Task details: The answer should consist of each line from the data below that includes "Mars".

Recorded data:
Content starts

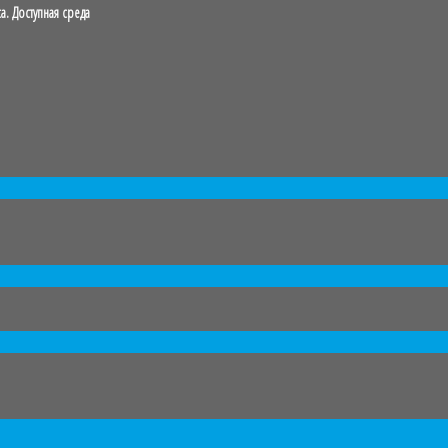
. Доступная среда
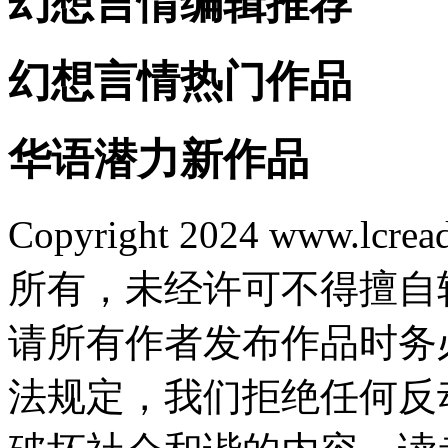
幻想言情编辑推荐
幻想言情热门作品
华语潜力新作品
Copyright 2024 www.lcrea
所有，未经许可不得擅自
请所有作者发布作品时务
法规定，我们拒绝任何反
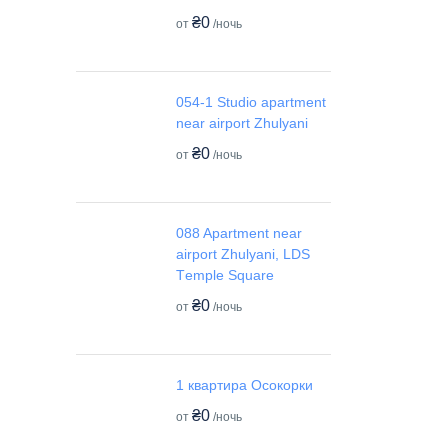
₴0
от
/ночь
054-1 Studio apartment
near airport Zhulyani
₴0
от
/ночь
088 Apartment near
airport Zhulyani, LDS
Tеmple Square
₴0
от
/ночь
1 квартира Осокорки
₴0
от
/ночь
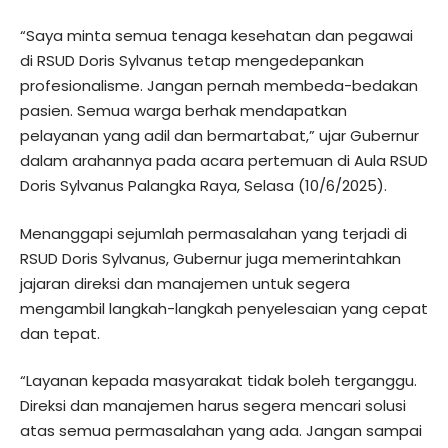
“Saya minta semua tenaga kesehatan dan pegawai
di RSUD Doris Sylvanus tetap mengedepankan
profesionalisme. Jangan pernah membeda-bedakan
pasien. Semua warga berhak mendapatkan
pelayanan yang adil dan bermartabat,” ujar Gubernur
dalam arahannya pada acara pertemuan di Aula RSUD
Doris Sylvanus Palangka Raya, Selasa (10/6/2025).
Menanggapi sejumlah permasalahan yang terjadi di
RSUD Doris Sylvanus, Gubernur juga memerintahkan
jajaran direksi dan manajemen untuk segera
mengambil langkah-langkah penyelesaian yang cepat
dan tepat.
“Layanan kepada masyarakat tidak boleh terganggu.
Direksi dan manajemen harus segera mencari solusi
atas semua permasalahan yang ada. Jangan sampai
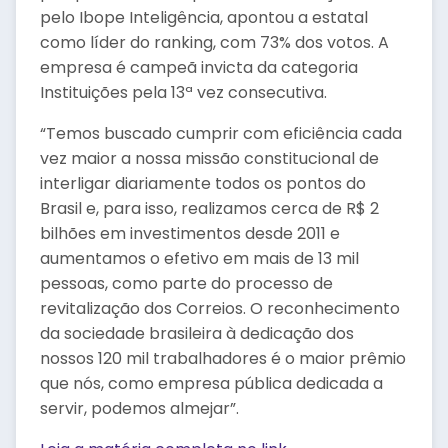
pelo Ibope Inteligência, apontou a estatal
como líder do ranking, com 73% dos votos. A
empresa é campeã invicta da categoria
Instituições pela 13ª vez consecutiva.
“Temos buscado cumprir com eficiência cada
vez maior a nossa missão constitucional de
interligar diariamente todos os pontos do
Brasil e, para isso, realizamos cerca de R$ 2
bilhões em investimentos desde 2011 e
aumentamos o efetivo em mais de 13 mil
pessoas, como parte do processo de
revitalização dos Correios. O reconhecimento
da sociedade brasileira à dedicação dos
nossos 120 mil trabalhadores é o maior prêmio
que nós, como empresa pública dedicada a
servir, podemos almejar”.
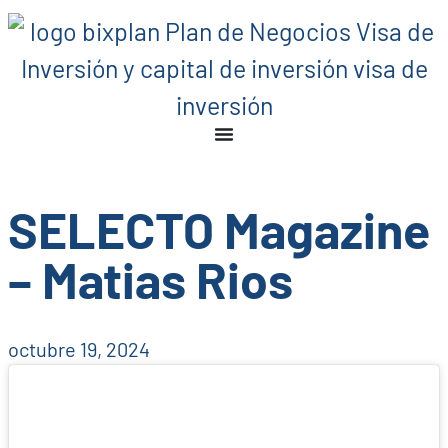
SELECTO Magazine
– Matias Rios
octubre 19, 2024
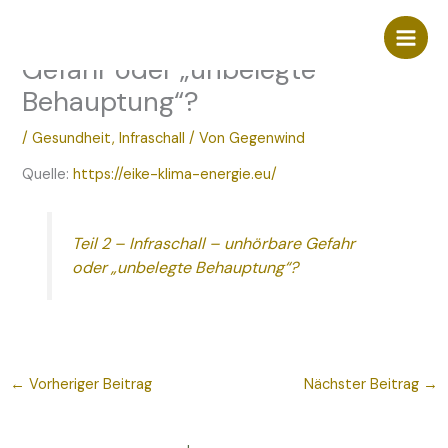
Zum
Teil 2 – Infraschall – unhörbare
Inhalt
springen
Gefahr oder „unbelegte
Behauptung“?
/
Gesundheit
,
Infraschall
/ Von
Gegenwind
Quelle:
https://eike-klima-energie.eu/
Teil 2 – Infraschall – unhörbare Gefahr
oder „unbelegte Behauptung“?
←
Vorheriger Beitrag
Nächster Beitrag
→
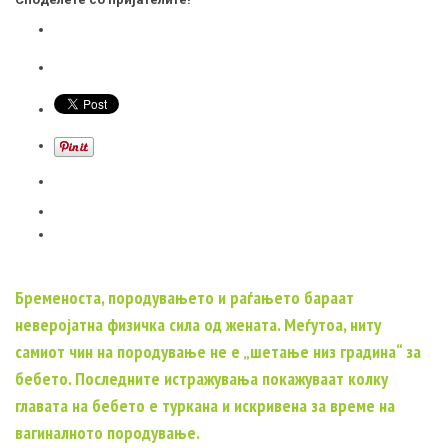
Бременоста, породувањето и раѓањето бараат
неверојатна физичка сила од жената. Меѓутоа, ниту
самиот чин на породување не е „шетање низ градина“ за
бебето. Последните истражувања покажуваат колку
главата на бебето е туркана и искривена за време на
вагиналното породување.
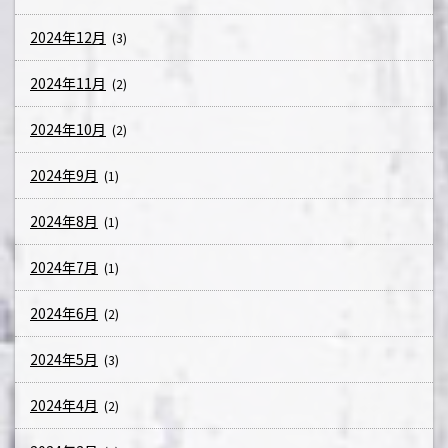
2024年12月
(3)
2024年11月
(2)
2024年10月
(2)
2024年9月
(1)
2024年8月
(1)
2024年7月
(1)
2024年6月
(2)
2024年5月
(3)
2024年4月
(2)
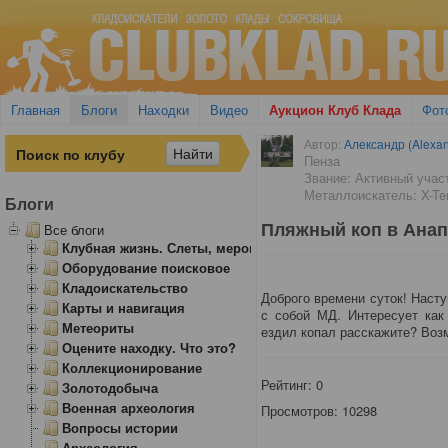
Главная
Блоги
Находки
Видео
Аукцион Клуб Клада
Фот
Автор:
Александр (Alexan
Пенза
Звание: Активный учас
Металлоискатель: X-Ter
Блоги
Пляжный коп в Анап
Все блоги
Клубная жизнь. Слеты, мероприятия
Оборудование поисковое
Кладоискательство
Доброго времени суток! Насту
Карты и навигация
с собой МД. Интересует как
Метеориты
ездил копал расскажите? Возм
Оцените находку. Что это?
Коллекционирование
Рейтинг:
0
Золотодобыча
Военная археология
Просмотров: 10298
Вопросы истории
Археология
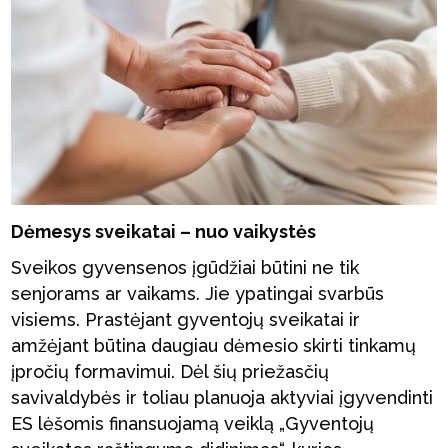
Dėmesys sveikatai – nuo vaikystės
Sveikos gyvensenos įgūdžiai būtini ne tik
senjorams ar vaikams. Jie ypatingai svarbūs
visiems. Prastėjant gyventojų sveikatai ir
amžėjant būtina daugiau dėmesio skirti tinkamų
įpročių formavimui. Dėl šių priežasčių
savivaldybės ir toliau planuoja aktyviai įgyvendinti
ES lėšomis finansuojamą veiklą „Gyventojų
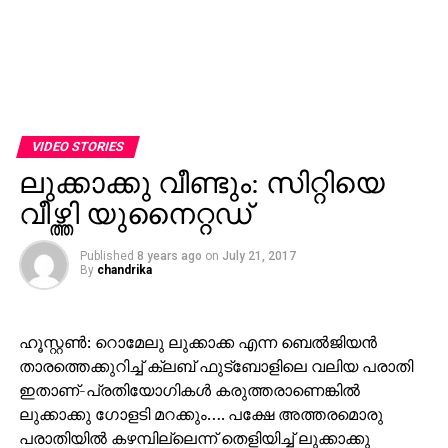
VIDEO STORIES
ലുക്കാക്കു വീണ്ടും: സിറ്റിയെ
വീഴ്ത്തി യുനൈറ്റഡ്
Published
8 years ago
on
July 21, 2017
By
chandrika
ഹൂസ്റ്റണ്‍: റൊമേലു ലുക്കാക്ക എന്ന ബെല്‍ജിയന്‍
താരത്തെക്കുറിച്ച് ക്ലബ് ഫുട്‌ബോളിലെ വലിയ പരാതി
ഇതാണ്-പ്രതിയോഗികള്‍ കരുത്തരാണെങ്കില്‍
ലുക്കാക്കു ഗോളടി മറക്കും…. പക്ഷേ അത്തരമൊരു
പരാതിയില്‍ കഴമ്പില്ലെന്ന് തെളിയിച്ച് ലുക്കാക്കു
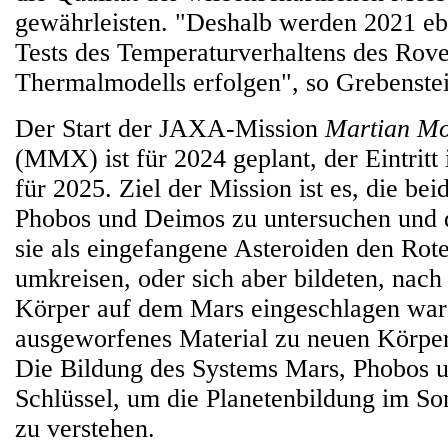
gewährleisten. "Deshalb werden 2021 eb
Tests des Temperaturverhaltens des Rove
Thermalmodells erfolgen", so Grebenstei
Der Start der JAXA-Mission
Martian Mo
(MMX) ist für 2024 geplant, der Eintritt
für 2025. Ziel der Mission ist es, die b
Phobos und Deimos zu untersuchen und d
sie als eingefangene Asteroiden den Rot
umkreisen, oder sich aber bildeten, nach
Körper auf dem Mars eingeschlagen war 
ausgeworfenes Material zu neuen Körpe
Die Bildung des Systems Mars, Phobos u
Schlüssel, um die Planetenbildung im S
zu verstehen.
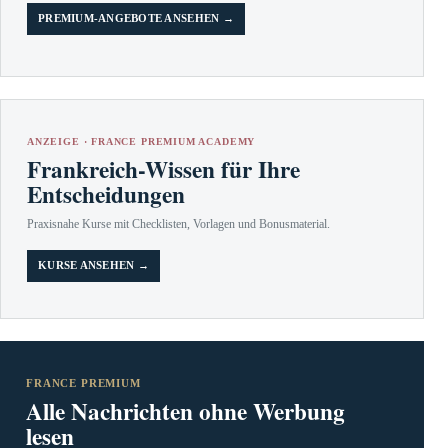
PREMIUM-ANGEBOTE ANSEHEN →
ANZEIGE · FRANCE PREMIUM ACADEMY
Frankreich-Wissen für Ihre
Entscheidungen
Praxisnahe Kurse mit Checklisten, Vorlagen und Bonusmaterial.
KURSE ANSEHEN →
FRANCE PREMIUM
Alle Nachrichten ohne Werbung
lesen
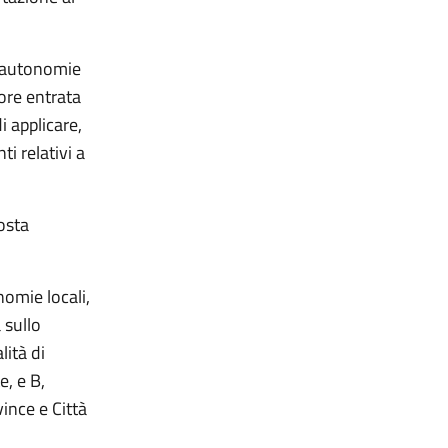
d autonomie
ore entrata
i applicare,
i relativi a
osta
omie locali,
 sullo
lità di
e, e B,
vince e Città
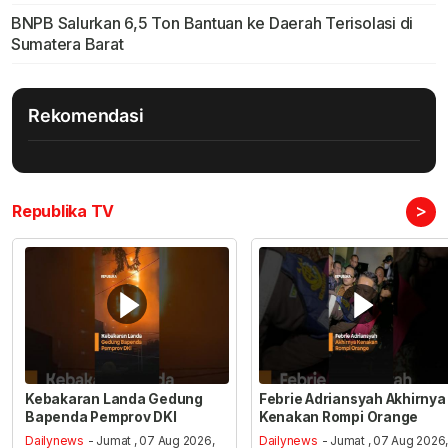
BNPB Salurkan 6,5 Ton Bantuan ke Daerah Terisolasi di
Sumatera Barat
Rekomendasi
>
Republika TV
Kebakaran Landa Gedung
Febrie Adriansyah Akhirnya
Bapenda Pemprov DKI
Kenakan Rompi Orange
Dailynews
- Jumat , 07 Aug 2026,
Dailynews
- Jumat , 07 Aug 2026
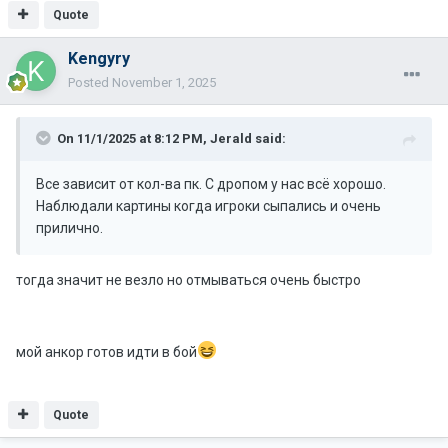
Quote
Kengyry
Posted
November 1, 2025
On 11/1/2025 at 8:12 PM,
Jerald
said:
Все зависит от кол-ва пк. С дропом у нас всё хорошо.
Наблюдали картины когда игроки сыпались и очень
прилично.
тогда значит не везло но отмываться очень быстро
мой анкор готов идти в бой
Quote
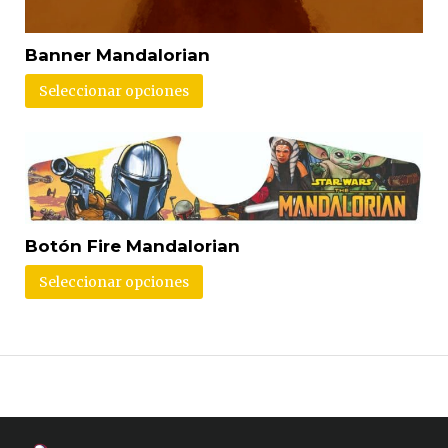
Banner Mandalorian
Seleccionar opciones
Botón Fire Mandalorian
Seleccionar opciones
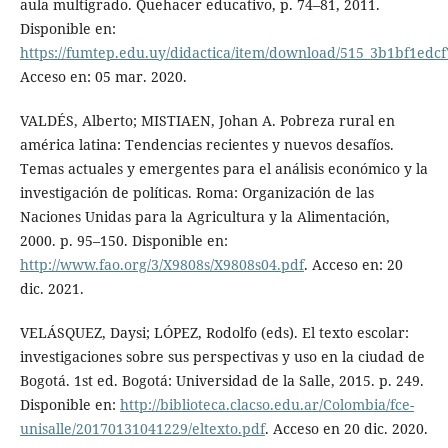
aula multigrado. Quehacer educativo, p. 74–81, 2011.
Disponible en:
https://fumtep.edu.uy/didactica/item/download/515_3b1bf1ed
Acceso en: 05 mar. 2020.
VALDÉS, Alberto; MISTIAEN, Johan A. Pobreza rural en
américa latina: Tendencias recientes y nuevos desafíos.
Temas actuales y emergentes para el análisis económico y la
investigación de políticas. Roma: Organización de las
Naciones Unidas para la Agricultura y la Alimentación,
2000. p. 95–150. Disponible en:
http://www.fao.org/3/X9808s/X9808s04.pdf
. Acceso en: 20
dic. 2021.
VELÁSQUEZ, Daysi; LÓPEZ, Rodolfo (eds). El texto escolar:
investigaciones sobre sus perspectivas y uso en la ciudad de
Bogotá. 1st ed. Bogotá: Universidad de la Salle, 2015. p. 249.
Disponible en:
http://biblioteca.clacso.edu.ar/Colombia/fce-
unisalle/20170131041229/eltexto.pdf
. Acceso en 20 dic. 2020.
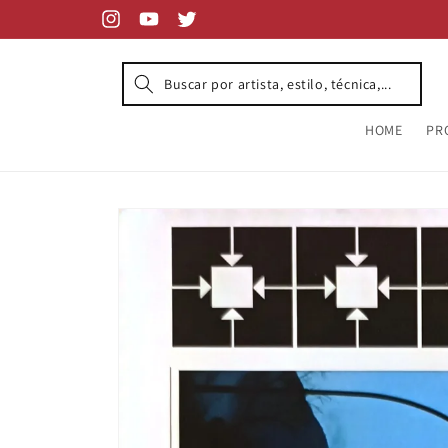
Skip to
content
Instagram
YouTube
Twitter
HOME
PR
Skip to
product
information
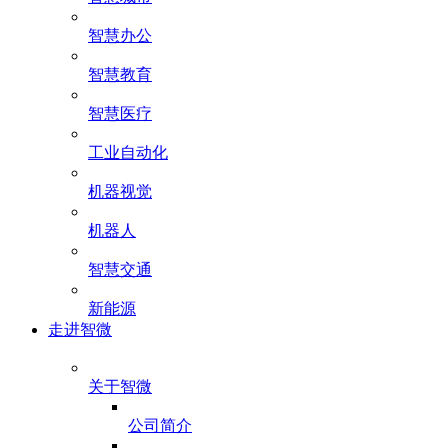
智慧办公
智慧教育
智慧医疗
工业自动化
机器视觉
机器人
智慧交通
新能源
走进智微
关于智微
公司简介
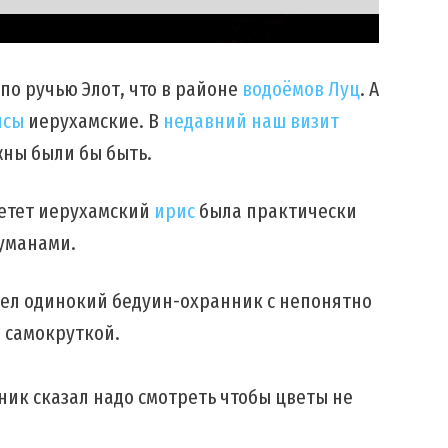
по ручью Элот, что в районе
водоёмов Луц
. А
исы
иерухамские. В
недавний наш визит
жны были бы быть.
ветет иерухамский
ирис
была практически
туманами.
дел одинокий бедуин-охранник с непонятно
 самокруткой.
ник сказал надо смотреть чтобы цветы не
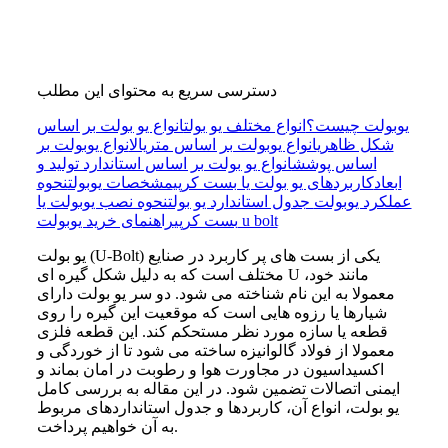
دسترسی سریع به محتوای این مطلب
یوبولت چیست؟
انواع مختلف یو بولت
انواع یو بولت بر اساس
شکل ظاهری
انواع یوبولت بر اساس متریال
انواع یوبولت بر
اساس پوشش
انواع یو بولت بر اساس استاندارد تولید و
ابعاد
کاربردهای یو بولت یا بست کرپی
مشخصات یوبولت
نحوه
عملکرد یوبولت
جدول استاندارد یو بولت
نحوه نصب یوبولت یا
راهنمای خرید یوبولت u bolt
بست کرپی
یو بولت (U-Bolt) یکی از بست های پر کاربرد در صنایع
مختلف است که به دلیل شکل گیره ای U مانند خود،
معمولا به این نام شناخته می شود. دو سر یو بولت دارای
شیارها یا رزوه هایی است که موقعیت این گیره را روی
قطعه یا سازه مورد نظر مستحکم کند. این قطعه فلزی
معمولا از فولاد گالوانیزه ساخته می‌ شود تا از خوردگی و
اکسیداسیون در مجاورت هوا و رطوبت در امان بماند و
ایمنی اتصالات تضمین شود. در این مقاله به بررسی کامل
یو بولت، انواع آن، کاربردها و جدول استانداردهای مربوط
به آن خواهیم پرداخت.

Content ends

Answer:
Körper auf dem Mars eingeschlagen war 
Die Bildung des Systems Mars, Phobos u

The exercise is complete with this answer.